The largest branch of Methodism in England was organised by John Wesley. It is a tribute to his charisma and powers of oratory that "Methodism" is commonly assumed to be Wesleyan Methodism unless otherwise stated. Theologically, Wesley held to the Arminian view that salvation, by God's grace, was possible for all human beings, in contrast to the Calvinistic ideas of election and predestination that were accepted by the Nonconformists of 18th-century England.
As Wesley and his colleagues preached around the country they formed local societies, that were given national organisation through Wesley's leadership and conferences of preachers. Wesley insisted that Methodists regularly attend their local parish church as well as Methodist meetings.〔Rev. Philip S Watson, ''Anatomy of a Conversion'', 1984, Francis Asbury Press (now Zondervan), ISBN 0-310-74991-3, p. 26.〕 In 1784 Wesley made provision for the governance of Methodism after his death through the 'Yearly Conference of the People called Methodists'. He nominated 100 people and declared them to be its members and laid down the method by which their successors were to be appointed. The annual Conference has remained the governing body of Methodism ever since, with various modifications implemented to increase the number of preachers present, to include lay members (1878) and later women (1911).

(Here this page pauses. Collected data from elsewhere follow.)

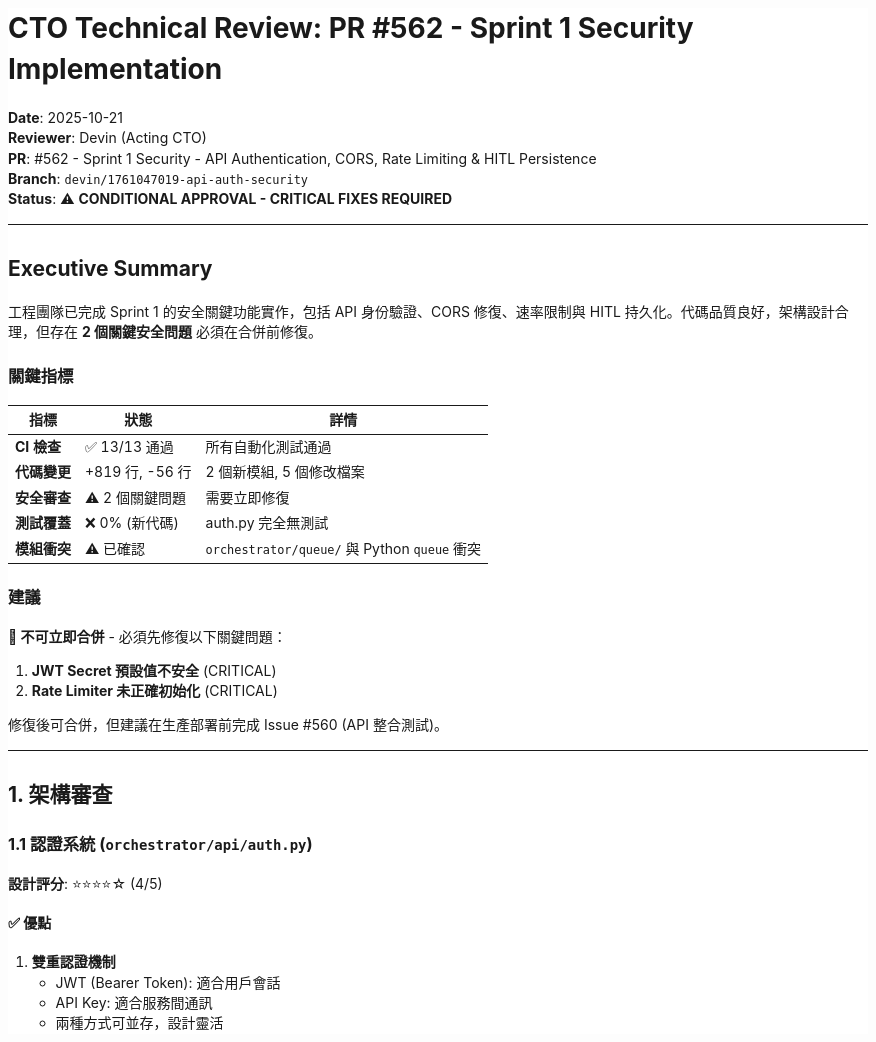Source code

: # CTO Technical Review: PR #562 - Sprint 1 Security Implementation

**Date**: 2025-10-21  
**Reviewer**: Devin (Acting CTO)  
**PR**: #562 - Sprint 1 Security - API Authentication, CORS, Rate Limiting & HITL Persistence  
**Branch**: `devin/1761047019-api-auth-security`  
**Status**: ⚠️ **CONDITIONAL APPROVAL - CRITICAL FIXES REQUIRED**

---

## Executive Summary

工程團隊已完成 Sprint 1 的安全關鍵功能實作，包括 API 身份驗證、CORS 修復、速率限制與 HITL 持久化。代碼品質良好，架構設計合理，但存在 **2 個關鍵安全問題** 必須在合併前修復。

### 關鍵指標

| 指標 | 狀態 | 詳情 |
|------|------|------|
| **CI 檢查** | ✅ 13/13 通過 | 所有自動化測試通過 |
| **代碼變更** | +819 行, -56 行 | 2 個新模組, 5 個修改檔案 |
| **安全審查** | ⚠️ 2 個關鍵問題 | 需要立即修復 |
| **測試覆蓋** | ❌ 0% (新代碼) | auth.py 完全無測試 |
| **模組衝突** | ⚠️ 已確認 | `orchestrator/queue/` 與 Python `queue` 衝突 |

### 建議

**🔴 不可立即合併** - 必須先修復以下關鍵問題：

1. **JWT Secret 預設值不安全** (CRITICAL)
2. **Rate Limiter 未正確初始化** (CRITICAL)

修復後可合併，但建議在生產部署前完成 Issue #560 (API 整合測試)。

---

## 1. 架構審查

### 1.1 認證系統 (`orchestrator/api/auth.py`)

**設計評分**: ⭐⭐⭐⭐☆ (4/5)

#### ✅ 優點

1. **雙重認證機制**
   - JWT (Bearer Token): 適合用戶會話
   - API Key: 適合服務間通訊
   - 兩種方式可並存，設計靈活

Although Wesley declared, "I live and die a member of the Church of England", the impact of the movement, especially after Wesley's clandestine ordinations in 1784, made separation from the Church of England virtually inevitable. The estrangement between the Church of England and the Wesleyan Methodists was entrenched by the decision of the Annual Conference of 1795 to permit the administration of the Lord's Supper in any chapel where both a majority of the trustees and a majority of the stewards and leaders allowed it. This permission was extended to the administration of baptism, burial and timing of chapel services, bringing Methodist chapels into competition with the local parish church. Consequently, known Methodists were often excluded from the full life of the Church of England accelerating the trend for Methodism to become entirely separate from the Established Church.
For half a century after John Wesley's death in 1791, the Methodist movement was characterised by a series of divisions, normally on matters of church government (e.g. Methodist New Connexion) and separate revivals (e.g. Primitive Methodism in Staffordshire, 1811, and the Bible Christian Movement in South West England, 1815). The second half of the nineteenth century saw many of the small schisms reunited to become the United Methodist Free Churches and a further union in 1907 with the Methodist New Connexion and Bible Christian Church brought the United Methodist Church into being. Finally with the Methodist Union of 1932 the three main Methodist connexions in Britain—the Wesleyans, Primitive Methodists and United Methodist Church—came together to form the present Methodist Church. Some offshoots of Methodism, such as the Salvation Army and Church of the Nazarene, remain totally separate organisations.
According to historians such as Elie Halevy, Eric J. Hobsbawm and E. P. Thompson, Methodism had a major impact in the early decades of the making of the English working class (1760–1820).